Use Photoshop to get rid of any dust on the mirror, or any patterns in the glass (use a plain mirror). You’re going to want to emphasize the reflection, and try to remove as much of the background as possible by making it pure black (or pure white if you went for a white backdrop).
This is a great technique for product shots, but can also be used really effectively for portraits too. The technique will stay the same. You will need:
- Cool subjects to shoot
- String lights
- Somewhere to hang your lights
- Quite a long space to shoot
- A longer lens (bonus points if fast)
Bokeh becomes extra bokeh-y (yes I’m sure that’s a word) when the distance between the lights and the subject is decent. This is why you need a long space to shoot. The first time I used this technique, I put my subjects on a kitchen side and shot through into the dining room. The second time I did this, I shot down my hallway, with a table in the middle for my subject.
So you want plenty of space — several feet — between your lights and your subject.
The other way that you enhance the bokeh is by taking advantage of the barrel compression with a longer focal length. Use your longer lenses to get the biggest juiciest bokeh balls. And you want to shoot as close to the subject as you can to really compress the background.
So. Shoot with a long lens, close to your subject. The lights in the background will be as far away as possible. Use those two techniques and you’ll get some epic bokeh. Bonus points if your lens is fast. Shoot at the widest aperture your lens will allow.

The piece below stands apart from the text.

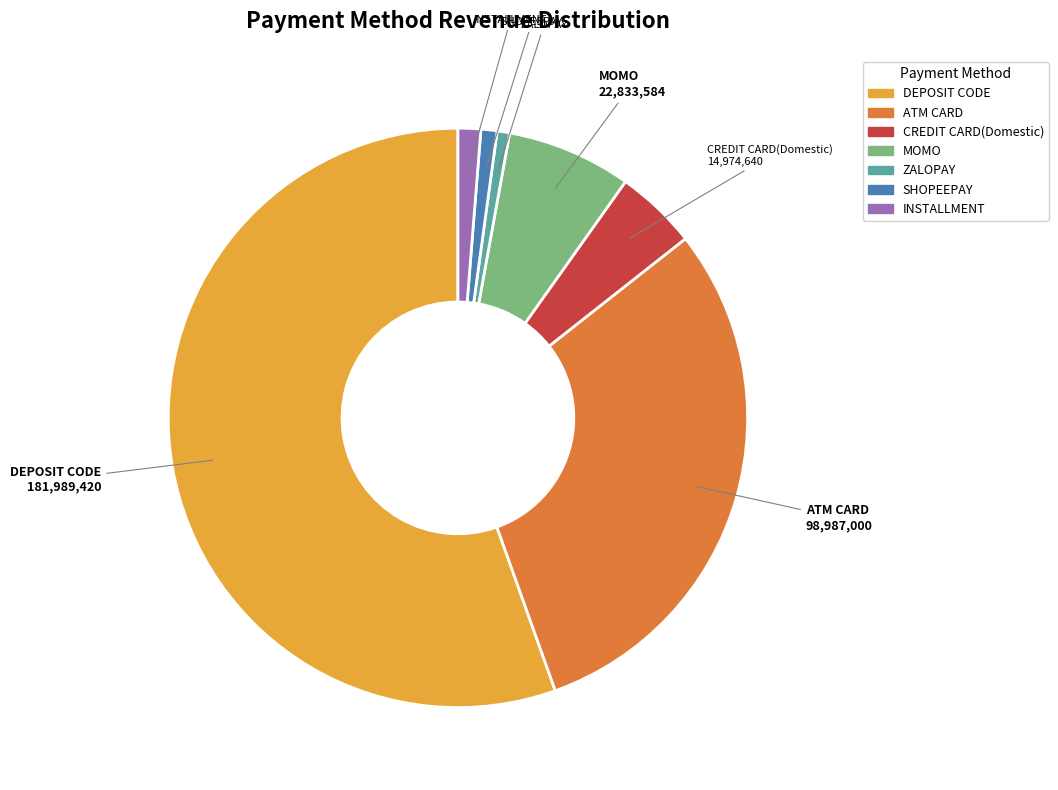

What is the largest slice in the pie chart?

DEPOSIT CODE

I put my subject on a wicker chair in the middle of my hall. I had a bedsheet hooked over two light-stands at the end of my hall, and I draped the lights all over it. Use whatever you have. You can drape them over a wall, or door, or curtains… anything really. The background should be mostly out of focus so it shouldn’t matter too much so long as the background is relatively similar throughout, like a wall, a curtain, or a bedsheet.
These photos will look pretty good straight from the camera so no fancy editing required! Just do your usual editing — contrast, saturation, etc. — and you’ll get lovely images. Bokeh is brilliant for everything. For people, animals, products, abstracts projects… everything. Try whatever you have around the house it’s really cool.